I like the innocent and careful attention that comes through in this sketch. Feet are full of detail and texture. 9-11 had affected me deeply and though I don't remember the specific motivation behind this study, I'm sure it was one way to focus my mind away from the noxious anxiety I was trying to suppress.


I still have ambitions to create the "perfect" self portrait--one that I'm pleased with both technically and personally.

I'll keep you posted.

June 27, 2010

BIG

Today I'm going to try to provide you with a striking illustration of scale.

After my morning practice session, I decided to pay a visit to the Kennecott Copper Mine: one of the Salt Lake Valley's most visible features and, in fact, the world's largest man-made excavation. This huge open-pit mine is so deep that if you stacked two Sears Towers (actually, I think it's called the Willis Tower now...the Big Willy...yikes!) one on top of the other, they would still not reach out of the mine. Seen from across the Salt Lake Valley its immensity is obvious...


...just as a reference, what is visible of the mine in this photo stretches over 9 miles.

Having grown up daily seeing this colorful mass of dune-like mounds emerging from the eastern flanks of the Oquirrh Mountains, I've become accustomed to its presence in the landscape and sometimes forget to notice how much ground it actually covers, but as I drove west across the valley this morning these massive piles of rubble loomed ever larger and I was overcome with the realization that all of it was once an entire mountain...


It's actually a little disturbing to think about--the mountain has been mercilessly bulldozed in order to get at deposits of metal that make up only 1% of the rocks they're found in. I realize that copper is hugely important and because of its conductivity and resistance to erosion is used in everything from cars, to computers, to plumbing, but still, our insatiable need for the stuff has left an awfully big scar. As I approached the security gate at the mine entrance, I started to worry that I'd leave after viewing the mine feeling horribly embarassed to be human.

I followed a winding road from the security gate to the visitor's center and was overcome by the colors, shapes, and scale of the operation around me. Unfortunately there were signs about every eighth of a mile warning visitors not to stop until they reached the visitor's center (which I'm sure must be for reasons of safety, but at the time I was thinking "So what is it they're trying to hide from my camera?" What a suspicious nut!).

At the visitor's center, you can go right up to the edge of the mine's main pit and watch as teensy little toy trucks loaded with rubble inch their way up the spiraling roads from the bottom of the hole and...let's do some zooming here...




...gradually grow to the size of a HOUSE!



I promise I'm not exaggerating! I know that in the picture above this sturdy little truck going back down the hill for a rocky refill still looks pretty dinky, but consider this: one of its tires (pictured here with a random tourist) is 12 feet 6 inches tall, weighs 10,183 pounds, is pressurized to 100 psi, and costs about $2500! Are you getting a sense of the size of things now? Kennecott has about 70 of these gigantic haulers working in the mine and each carries over 300 tons of material in a single trip. Over the years the Bingham Canyon mine (its official name) has produced more copper than any other mine in history...about 18.1 million tons. Wow!

————————

TASK INSTRUCTIONS -
• A. In the Kennecott mine post, how tall is one tire of the mine's haul trucks?
• B. Pick up the Kennecott mine post after its last sentence and write a few more sentences in the same voice.
The records come from a separate source unrelated to the Kennecott mine post.

————————

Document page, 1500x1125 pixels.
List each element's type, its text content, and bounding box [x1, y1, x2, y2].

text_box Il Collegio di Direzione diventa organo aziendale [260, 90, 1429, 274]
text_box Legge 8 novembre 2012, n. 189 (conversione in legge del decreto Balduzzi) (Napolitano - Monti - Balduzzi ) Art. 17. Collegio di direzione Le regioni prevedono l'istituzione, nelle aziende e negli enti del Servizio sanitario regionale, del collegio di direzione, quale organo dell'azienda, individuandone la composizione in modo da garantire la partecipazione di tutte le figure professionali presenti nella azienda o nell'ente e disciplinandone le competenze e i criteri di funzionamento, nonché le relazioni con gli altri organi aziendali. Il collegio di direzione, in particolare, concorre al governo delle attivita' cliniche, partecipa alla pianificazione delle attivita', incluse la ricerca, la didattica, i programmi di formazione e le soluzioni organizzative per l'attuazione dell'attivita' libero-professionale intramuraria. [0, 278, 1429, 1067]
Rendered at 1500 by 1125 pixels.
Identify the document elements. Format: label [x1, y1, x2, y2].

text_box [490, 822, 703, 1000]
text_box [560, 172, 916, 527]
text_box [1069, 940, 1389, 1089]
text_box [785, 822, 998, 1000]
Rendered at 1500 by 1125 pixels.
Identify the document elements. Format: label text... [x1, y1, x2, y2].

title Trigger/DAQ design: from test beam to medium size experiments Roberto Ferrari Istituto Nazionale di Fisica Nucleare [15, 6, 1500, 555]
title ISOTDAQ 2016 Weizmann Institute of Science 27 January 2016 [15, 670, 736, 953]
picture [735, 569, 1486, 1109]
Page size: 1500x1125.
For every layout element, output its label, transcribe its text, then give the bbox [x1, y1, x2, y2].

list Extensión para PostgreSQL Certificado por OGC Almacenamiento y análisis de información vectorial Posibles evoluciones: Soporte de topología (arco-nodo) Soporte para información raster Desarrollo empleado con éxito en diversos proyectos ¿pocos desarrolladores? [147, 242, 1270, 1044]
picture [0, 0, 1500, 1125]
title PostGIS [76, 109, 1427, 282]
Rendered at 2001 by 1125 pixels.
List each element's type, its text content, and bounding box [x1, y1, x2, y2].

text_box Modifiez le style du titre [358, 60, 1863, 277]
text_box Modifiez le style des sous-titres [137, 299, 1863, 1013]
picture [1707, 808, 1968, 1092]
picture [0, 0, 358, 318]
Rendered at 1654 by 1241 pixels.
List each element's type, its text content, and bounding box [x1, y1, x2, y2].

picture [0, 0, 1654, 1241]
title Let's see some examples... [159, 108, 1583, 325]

————————

SOLVED TASKS -
• A. 12 feet 6 inches.

• B.
As impressive as all of this seems to be, I still could not stop thinking about the environmental cost. When I've flown with Patrick, we've looked down on their tailings impound just south of the Great Salt Lake with disgust...from the air it's a completely vile and polluted mess. On the drive up, I could see where waste rubble has been dumped over the mine's steep slopes and has unabashedly covered up more and more mountainside (which in a way is actually oddly beautiful...if you don't think about it too much) and wondered what the place would look like in 20 years...would there even be an Oquirrh range left? As development spreads throughout the valley, will residents living in the mine's shadow have issues with contaminated drinking water?

Many of these questions were addressed in videos and displays inside the visitor's center. I was actually surprised to see demonstrations of work that had been done to restore damaged land and reintroduce native plants to areas of the mine no longer in use. The company has built water treatment plants to cleanse groundwater of its contamination so communities that tap in are not at risk. Even the disgusting tailings dump will (according to models in the center) gradually be returned to a "natural" living environment. Kennecott copper insists that they are the most sustainably operated and environmentally conscious mine in the world (everything is relative I guess) and they spend millions on research and invest in infrastructure and local maintenance to maintain this distinction.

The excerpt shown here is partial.